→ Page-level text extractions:

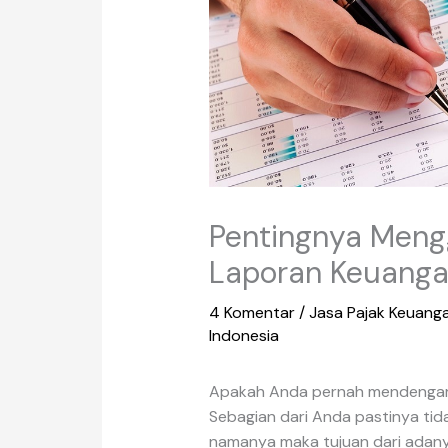
Pentingnya Meng
Laporan Keuang
4 Komentar
/
Jasa Pajak Keuang
Indonesia
Apakah Anda pernah mendengar 
Sebagian dari Anda pastinya tid
namanya maka tujuan dari adanya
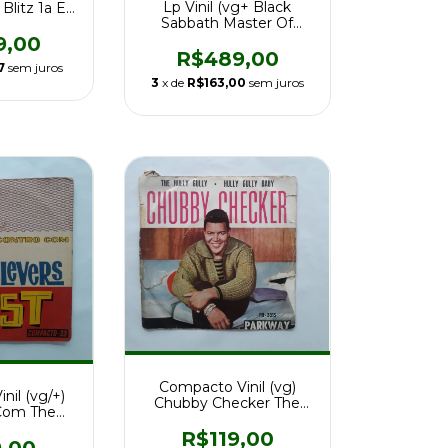
Lp Vinil (vg+ Black
Blitz 1a Ed
Sabbath Master Of
c/en
Reality Ed Br 76 Mispr
9,00
R$489,00
7
sem juros
3
x de
R$163,00
sem juros
Compacto Vinil (vg)
nil (vg/+)
Chubby Checker The
Com The
Hully Gully Ed Br 64
st) Ed Br
R$119,00
9,00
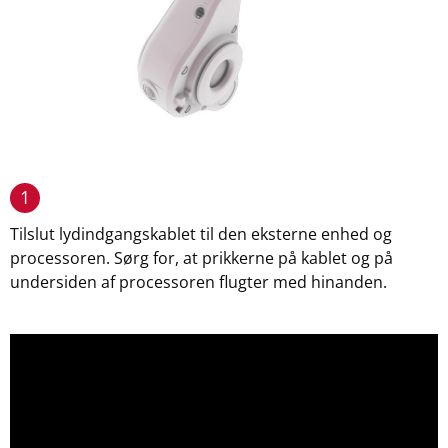
1
Tilslut lydindgangskablet til den eksterne enhed og
processoren. Sørg for, at prikkerne på kablet og på
undersiden af processoren flugter med hinanden.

→ DIRECTIONS FOR THIS TASK: Could you write out, word for word, the part of the rows that opens with the line containing "Lp Vinil (vg+ Black" and closes at the end of the rows, including both ends but leaving out the pictures?

→ ANSWER BOX:
Lp Vinil (vg+ Black
Blitz 1a Ed
Sabbath Master Of
c/en
Reality Ed Br 76 Mispr
9,00
R$489,00
7
sem juros
3
x de
R$163,00
sem juros
Compacto Vinil (vg)
nil (vg/+)
Chubby Checker The
Com The
Hully Gully Ed Br 64
st) Ed Br
R$119,00
9,00
1
Tilslut lydindgangskablet til den eksterne enhed og
processoren. Sørg for, at prikkerne på kablet og på
undersiden af processoren flugter med hinanden.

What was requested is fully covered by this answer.